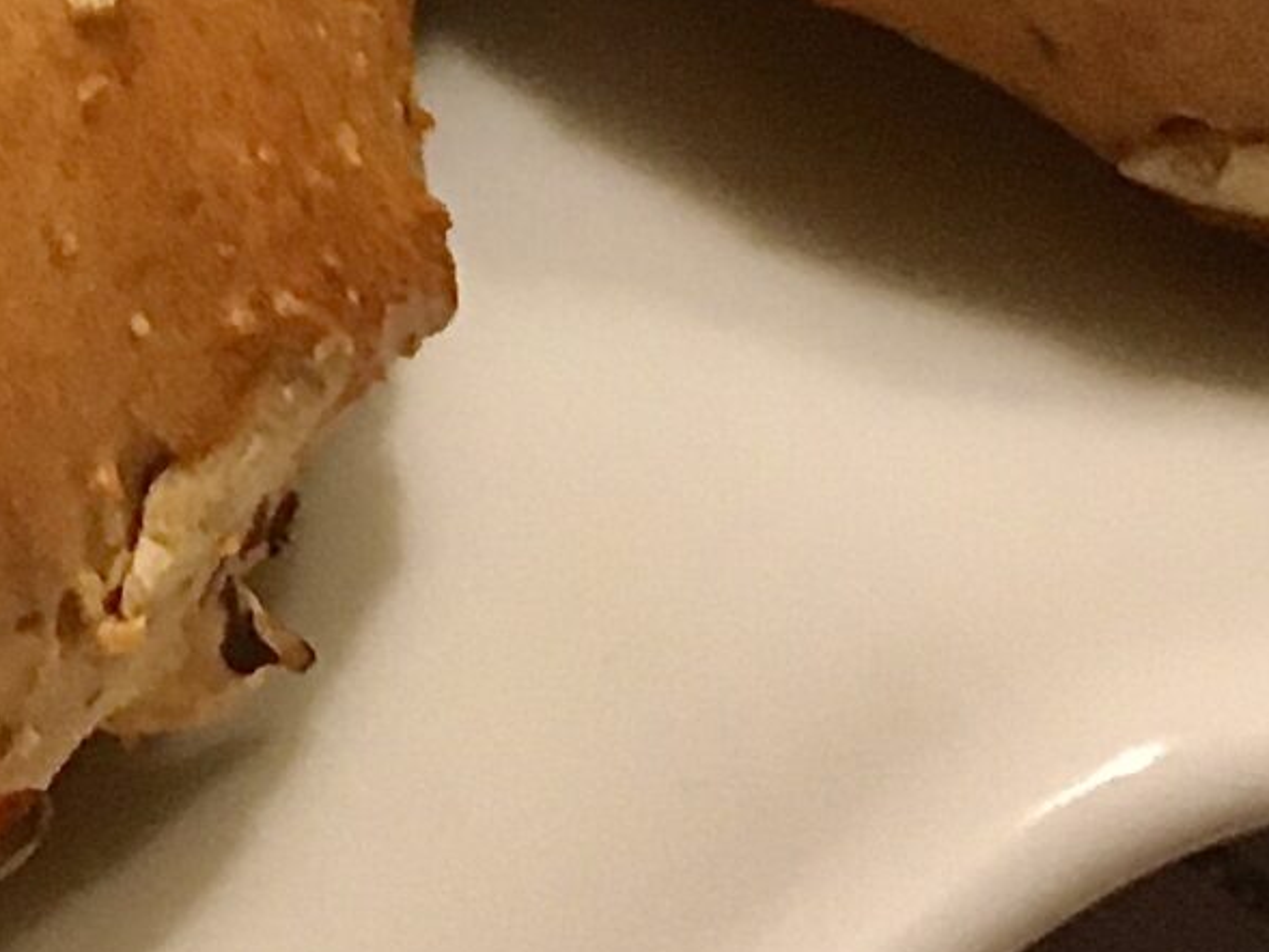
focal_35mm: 126
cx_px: -144
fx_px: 4620
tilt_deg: -62.5
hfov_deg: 15.2
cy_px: -846
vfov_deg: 10.9
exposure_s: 1/17
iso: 200
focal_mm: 4.15
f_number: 2.2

*-*-*

### Work request
Lines before the one containing "cx_px: -144" are not wanted; please set down that line and every line after it through the end of the material, exactly.

### Result for this task
cx_px: -144
fx_px: 4620
tilt_deg: -62.5
hfov_deg: 15.2
cy_px: -846
vfov_deg: 10.9
exposure_s: 1/17
iso: 200
focal_mm: 4.15
f_number: 2.2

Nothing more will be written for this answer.